## What you have to do:
Records follow. Pull out every line that contains "output".

[Dataset items]
* * * *

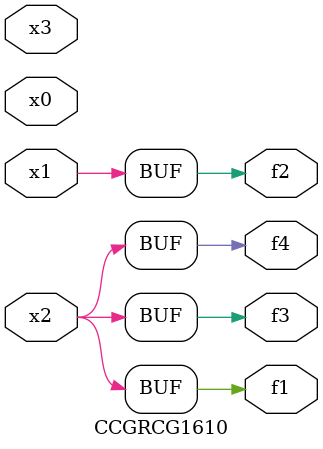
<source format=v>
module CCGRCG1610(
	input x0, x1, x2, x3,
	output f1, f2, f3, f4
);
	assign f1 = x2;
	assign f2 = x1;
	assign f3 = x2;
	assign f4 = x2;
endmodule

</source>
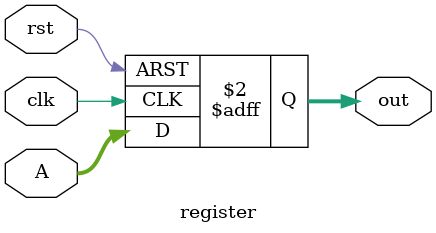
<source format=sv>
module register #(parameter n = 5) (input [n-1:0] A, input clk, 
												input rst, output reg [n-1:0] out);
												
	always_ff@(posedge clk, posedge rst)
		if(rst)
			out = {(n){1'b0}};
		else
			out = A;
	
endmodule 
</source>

* * * *

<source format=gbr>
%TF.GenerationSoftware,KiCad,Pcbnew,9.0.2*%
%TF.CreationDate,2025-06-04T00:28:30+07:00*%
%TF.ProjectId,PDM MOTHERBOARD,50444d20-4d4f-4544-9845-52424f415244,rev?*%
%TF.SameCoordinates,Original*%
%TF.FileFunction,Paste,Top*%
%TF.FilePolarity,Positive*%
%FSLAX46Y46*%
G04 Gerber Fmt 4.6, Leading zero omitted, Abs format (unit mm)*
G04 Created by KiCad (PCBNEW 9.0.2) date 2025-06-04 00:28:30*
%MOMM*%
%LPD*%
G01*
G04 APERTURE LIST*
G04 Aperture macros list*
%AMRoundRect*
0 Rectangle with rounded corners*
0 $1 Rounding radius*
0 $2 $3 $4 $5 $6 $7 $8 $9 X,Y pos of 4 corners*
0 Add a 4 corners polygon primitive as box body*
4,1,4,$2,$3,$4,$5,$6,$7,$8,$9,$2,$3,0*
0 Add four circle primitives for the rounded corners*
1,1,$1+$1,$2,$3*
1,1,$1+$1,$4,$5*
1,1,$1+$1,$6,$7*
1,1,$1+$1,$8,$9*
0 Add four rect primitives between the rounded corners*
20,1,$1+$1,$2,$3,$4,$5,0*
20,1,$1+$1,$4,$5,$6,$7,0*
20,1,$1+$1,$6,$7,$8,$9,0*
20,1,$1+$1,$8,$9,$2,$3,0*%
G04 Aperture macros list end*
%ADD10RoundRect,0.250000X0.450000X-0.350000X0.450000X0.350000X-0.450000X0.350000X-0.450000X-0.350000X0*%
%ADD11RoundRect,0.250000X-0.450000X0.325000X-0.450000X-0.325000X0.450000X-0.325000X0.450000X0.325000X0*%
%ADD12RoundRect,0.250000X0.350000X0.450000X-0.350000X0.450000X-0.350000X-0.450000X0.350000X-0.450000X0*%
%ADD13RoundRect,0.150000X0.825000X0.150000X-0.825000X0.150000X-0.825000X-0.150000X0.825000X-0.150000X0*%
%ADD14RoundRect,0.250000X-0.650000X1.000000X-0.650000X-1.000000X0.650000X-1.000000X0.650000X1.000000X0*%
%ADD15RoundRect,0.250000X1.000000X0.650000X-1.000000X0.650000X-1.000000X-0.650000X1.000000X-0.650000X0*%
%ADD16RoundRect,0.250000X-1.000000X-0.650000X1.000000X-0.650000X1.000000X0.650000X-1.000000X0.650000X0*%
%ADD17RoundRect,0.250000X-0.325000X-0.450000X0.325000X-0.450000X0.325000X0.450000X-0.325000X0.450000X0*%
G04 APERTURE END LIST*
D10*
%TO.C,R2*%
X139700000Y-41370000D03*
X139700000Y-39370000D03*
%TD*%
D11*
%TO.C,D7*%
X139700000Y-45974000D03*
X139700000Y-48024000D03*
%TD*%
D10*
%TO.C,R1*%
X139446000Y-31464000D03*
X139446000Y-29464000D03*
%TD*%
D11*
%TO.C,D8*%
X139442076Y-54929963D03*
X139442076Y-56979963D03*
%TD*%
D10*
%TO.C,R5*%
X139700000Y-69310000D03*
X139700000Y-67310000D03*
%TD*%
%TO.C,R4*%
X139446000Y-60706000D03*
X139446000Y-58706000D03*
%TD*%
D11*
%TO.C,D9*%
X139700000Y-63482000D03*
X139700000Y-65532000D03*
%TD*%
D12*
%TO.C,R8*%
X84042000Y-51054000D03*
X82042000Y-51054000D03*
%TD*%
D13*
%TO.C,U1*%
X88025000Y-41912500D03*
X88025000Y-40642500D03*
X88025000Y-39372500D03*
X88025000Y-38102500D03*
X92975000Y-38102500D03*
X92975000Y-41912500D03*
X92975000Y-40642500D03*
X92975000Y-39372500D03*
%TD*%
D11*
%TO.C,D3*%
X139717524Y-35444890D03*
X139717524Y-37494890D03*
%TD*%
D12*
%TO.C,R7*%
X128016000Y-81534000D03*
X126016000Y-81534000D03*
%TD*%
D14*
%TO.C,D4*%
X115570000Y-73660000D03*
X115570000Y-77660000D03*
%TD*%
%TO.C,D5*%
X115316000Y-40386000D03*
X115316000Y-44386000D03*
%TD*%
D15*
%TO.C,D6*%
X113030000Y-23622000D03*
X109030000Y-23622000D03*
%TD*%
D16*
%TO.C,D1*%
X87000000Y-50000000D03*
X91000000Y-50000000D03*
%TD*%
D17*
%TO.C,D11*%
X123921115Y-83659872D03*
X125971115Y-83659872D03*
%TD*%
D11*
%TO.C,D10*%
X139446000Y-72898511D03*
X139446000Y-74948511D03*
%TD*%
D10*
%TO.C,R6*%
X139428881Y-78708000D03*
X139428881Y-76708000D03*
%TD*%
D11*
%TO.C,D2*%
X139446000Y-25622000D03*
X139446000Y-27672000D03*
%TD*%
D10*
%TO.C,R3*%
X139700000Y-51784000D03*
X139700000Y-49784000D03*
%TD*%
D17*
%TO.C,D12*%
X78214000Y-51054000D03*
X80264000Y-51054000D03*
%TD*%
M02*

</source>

* * * *

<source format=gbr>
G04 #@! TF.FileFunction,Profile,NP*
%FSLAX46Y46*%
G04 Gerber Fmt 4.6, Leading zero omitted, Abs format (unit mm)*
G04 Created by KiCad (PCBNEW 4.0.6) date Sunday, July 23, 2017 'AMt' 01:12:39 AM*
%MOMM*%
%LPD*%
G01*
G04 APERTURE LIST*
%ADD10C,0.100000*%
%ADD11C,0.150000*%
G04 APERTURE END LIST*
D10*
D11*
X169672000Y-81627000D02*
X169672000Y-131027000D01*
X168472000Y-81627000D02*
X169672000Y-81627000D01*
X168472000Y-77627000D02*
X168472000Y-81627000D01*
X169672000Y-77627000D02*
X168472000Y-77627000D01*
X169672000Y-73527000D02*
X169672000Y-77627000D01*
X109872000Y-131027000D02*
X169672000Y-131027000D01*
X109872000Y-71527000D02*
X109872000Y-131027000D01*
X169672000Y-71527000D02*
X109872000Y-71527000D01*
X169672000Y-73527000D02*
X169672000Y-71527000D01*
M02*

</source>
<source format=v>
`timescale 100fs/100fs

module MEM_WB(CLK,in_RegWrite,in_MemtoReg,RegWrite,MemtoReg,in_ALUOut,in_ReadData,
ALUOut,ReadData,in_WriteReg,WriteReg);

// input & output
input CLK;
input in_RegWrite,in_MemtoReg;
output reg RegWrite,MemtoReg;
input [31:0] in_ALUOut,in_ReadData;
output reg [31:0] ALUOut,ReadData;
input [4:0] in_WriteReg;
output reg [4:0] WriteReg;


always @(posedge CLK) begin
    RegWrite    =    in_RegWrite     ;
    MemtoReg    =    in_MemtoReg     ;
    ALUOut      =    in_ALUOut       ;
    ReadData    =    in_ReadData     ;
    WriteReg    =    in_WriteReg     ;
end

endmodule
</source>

* * * *

## Solution to this problem:
	output f1, f2, f3, f4
												input rst, output reg [n-1:0] out);
// input & output
output reg RegWrite,MemtoReg;
output reg [31:0] ALUOut,ReadData;
output reg [4:0] WriteReg;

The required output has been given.